TEXT SEGMENT
Grigoris Peponis (left) and Spyros Mouzakitis (R) walk into the Supreme Court in Athens on Jan. 5. (PHOTO/KATHIMERINI).

ATHENS – Two Greek financial prosecutors who earlier resigned after complaining about political interference with their work – and then quickly returned – have stated that politicians and business executives used go-betweens to pressure them to speed up or drop cases they were investigating, but still did not name the go-betweens despite earlier promises. Grigoris Peponis and Spyros Mouzakitis suggested that although politicians and businessmen did not try to exercise influence over their investigations directly, they did so through third parties, according to the newspaper Kathimerini. They were appointed in May to probe into financial crimes, including tax evasion, which is costing the country more than $60 billion. The pair gave testimony to Supreme Court prosecutor Fotis Makris, who reopened his investigation into allegations that the prosecutors’ work was being disrupted.
Sources told Kathimerini the two prosecutors submitted written testimony in which they did not single out the politicians responsible for exercising unwarranted pressure on the judicial process, but said that officials and third parties occasionally expressed strong opinions about their investigations, asking for some to be sped up and others to be dropped. Mouzakitis and Peponis said they were approached in connection to three cases by people who expressed the concerns or praise of politicians and other figures. Sources said the judicial officials named some individuals that came to see them in their offices – including a journalist and several lawyers – to convey the sentiments of a third party.
One of the three cases the prosecutors mentioned is thought to be their investigation into claims of statistics being manipulated at the Hellenic Statistical Authority (ELSTAT) in 2009, to present Greece as having a bigger public deficit than it actually did, a charge vehemently disputed by ELSTAT’s head, Andreas Georgiou, a former top statistics official for the International Monetary Fund (IMF), one of the country’s international lenders providing rescue funds to keep the country from going bankrupt. He said he is being unfairly prosecuted for telling the truth about the country’s dire economic condition, and his reports have been accepted by the European Union.

DATASET EXCERPTS
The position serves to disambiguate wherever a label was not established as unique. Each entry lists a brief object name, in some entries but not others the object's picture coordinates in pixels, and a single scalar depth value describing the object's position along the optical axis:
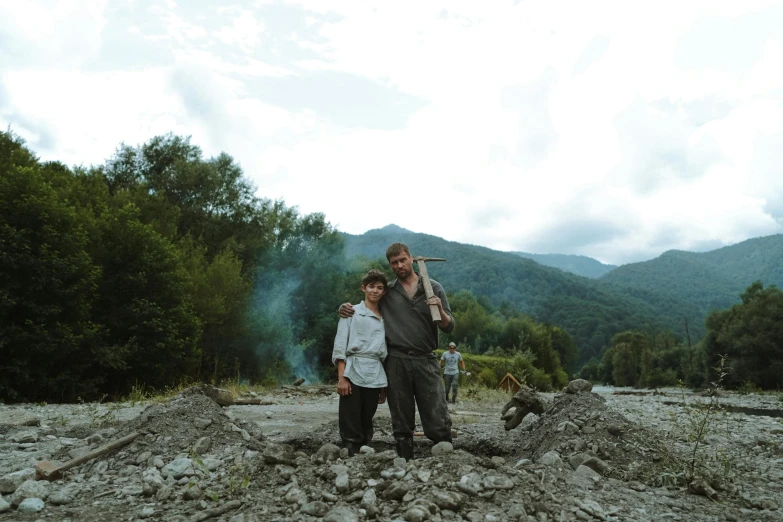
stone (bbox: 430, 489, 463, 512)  3.84
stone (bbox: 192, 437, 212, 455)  5.76
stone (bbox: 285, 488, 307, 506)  4.04
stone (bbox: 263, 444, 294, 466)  4.86
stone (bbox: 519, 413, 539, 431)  10.24
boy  5.30
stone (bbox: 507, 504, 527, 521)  3.79
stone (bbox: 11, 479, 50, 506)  4.58
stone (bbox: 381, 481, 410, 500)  3.99
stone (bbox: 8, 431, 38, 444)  7.19
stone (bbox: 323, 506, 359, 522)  3.67
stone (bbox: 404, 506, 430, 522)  3.65
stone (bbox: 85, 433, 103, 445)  6.30
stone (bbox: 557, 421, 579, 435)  6.50
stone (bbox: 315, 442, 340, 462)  4.86
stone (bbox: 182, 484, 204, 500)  4.45
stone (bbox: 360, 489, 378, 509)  3.87
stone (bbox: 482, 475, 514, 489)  4.21
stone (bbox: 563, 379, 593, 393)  8.20
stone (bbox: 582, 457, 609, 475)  5.25
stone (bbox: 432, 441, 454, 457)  5.23
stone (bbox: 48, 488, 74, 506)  4.59
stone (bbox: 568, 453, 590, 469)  5.45
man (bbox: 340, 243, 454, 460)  5.41
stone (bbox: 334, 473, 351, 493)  4.14
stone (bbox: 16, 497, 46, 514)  4.39
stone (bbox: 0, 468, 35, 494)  4.79
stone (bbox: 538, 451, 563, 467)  5.46
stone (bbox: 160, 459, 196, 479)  5.02
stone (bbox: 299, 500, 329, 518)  3.83
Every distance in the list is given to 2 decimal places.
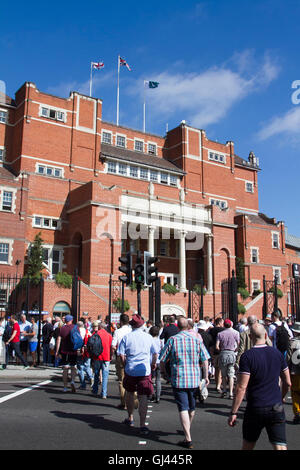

TASKS AND EXERCISES
a) Retype the passage of the article on the Greek financial prosecutors from "One of the three" up to and including "the European Union.".
b) Answer these questions using the article on the Greek financial prosecutors:
(i) In what month were Peponis and Mouzakitis appointed?
(ii) Which Supreme Court prosecutor did the pair give testimony to?
(iii) Who is named as the head of ELSTAT?
c) Proceed with the article on the Greek financial prosecutors, picking up after its final sentence.

RESULTS IN ORDER
a)
One of the three cases the prosecutors mentioned is thought to be their investigation into claims of statistics being manipulated at the Hellenic Statistical Authority (ELSTAT) in 2009, to present Greece as having a bigger public deficit than it actually did, a charge vehemently disputed by ELSTAT’s head, Andreas Georgiou, a former top statistics official for the International Monetary Fund (IMF), one of the country’s international lenders providing rescue funds to keep the country from going bankrupt. He said he is being unfairly prosecuted for telling the truth about the country’s dire economic condition, and his reports have been accepted by the European Union.

b)
(i) May
(ii) Fotis Makris
(iii) Andreas Georgiou

c)
Peponis and Mouzakitis have been handling a number of other high-profile cases, including major tax evasion, claims that tax officials did not collect fines on fuel trading firms, banks’ funding of bankrupt Alter TV, the continued financing of indebted political parties by banks, and claims of corruption at tax offices. Makris is set to call the two prosecutors for more questioning on Jan. 9. The fuel smuggling scandal has already led to the resignation of a top customs official who denied he did anything wrong, and the prosecutors are trying to tighten the screws on financial improprieties in a country where the rich elite and political leaders have enjoyed near-impunity for wrongdoing for generations.
Peponis had earlier complained he had to wait months for Finance Minister Evangelos Venizelos to provide information on tax evaders, and a list of some 6,000 still has not been released despite continued promises on Venizelos’ part to do so. The Troika of the European Union-IMF-European Central Bank is providing Greece with $152 billion in rescue loans to stay afloat while a coalition government led by former ECB Vice-President Lucas Papademos is trying to negotiate a second bailout of $169 billion, without which the country will go broke, and trying to get investors to accept losses of 50-65 percent of funds they gave Greece.